Mais il n’y a pas que des rixes ! Le cabaret offre des scènes plus calmes, plus joyeuses. Le prolixe Adriaen van Ostade dessine une certaine douceur de vivre dans « Une cour d’auberge » (1674) : si les paysans s’adonnent aux mêmes vices (cf. le regard aviné de l’homme au premier plan) le cadre est, disons, plus « bucolique » puisque les convives sont attablés sous une treille. Son frère, Isaac van Ostade (1621-1649) montre un ménétrier faisant danser, au son de son violon, un paysan quelque peu balourd sous l’œil goguenard d’autres paysans assis devant une vaste cheminée ! (« Scène de cabaret : ménétrier faisant danser un paysan », vers 1644).

Pour terminer la visite, retrouvons Cornelis Dusart et ses « Joueurs de quilles » (1688), motif traditionnel de la scène de kermesse, un temps de loisir fort apprécié ! Diverses scènes propres à ce genre de réjouissances occupent l’espace : au premier plan, bien évidemment le jeu de quilles (un joueur qui semble ivre jauge le coup à lancer alors qu’un autre s’apprête à lui donner un coup de pied !). Puis, au fur et à mesure, des petites scènes : des personnages attablés et buvant… d’autres dansant au son d’un violon… un couple s’enlaçant… d’autres encore, plus à l’arrière, se soulageant… de diverses façons ! Attitudes moqueuses voire outrancières, parfois grotesques qui peuvent faire penser à certains tableaux peints par les Brueghel ! Deux autres feuilles montrent les talents de l’artiste sous un jour différent : « Paysan tenant une cruche » et « Homme tenant une cruche et buvant dans un verre gradué ». La technique est plus raffinée : finesse du trait des costumes, utilisation de la sanguine pour les visages et les mains, rehauts de craie pour rendre la lumière.

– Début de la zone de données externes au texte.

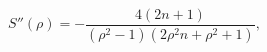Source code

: \begin{equation}
S''(\rho)=-\frac{4(2n+1)}{(\rho^2-1)(2\rho^{2}n+\rho^{2}+1)}\label{secder},
\end{equation}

La diversité de sujets traités met en scène le quotidien hollandais du Siècle d’or. Les études de figures présentent des personnages souvent bien campés, des personnages dans leur vie de tous les jours, d’autres se livrant à des plaisirs terrestres dont certains suscitent la réprobation. Ces études sont soit directement liées à une toile (voir notre chronique, Du dessin au tableau au siècle de Rembrandt), soit conçues pour être commercialisées. Il existe, en effet, une clientèle d’acheteurs/collectionneurs friande de ce type d’œuvres, certains d’entre eux prisant plus particulièrement les dessins aquarellés. Sans oublier que, si le dessin est un art apprécié, son apprentissage fait partie de l’éducation des élites !

Une belle exposition qui se visite avec plaisir grâce à une scénographie claire où tout est à portée du regard, offrant des explications pour chaque dessin ainsi qu’un encadrement à l’identique.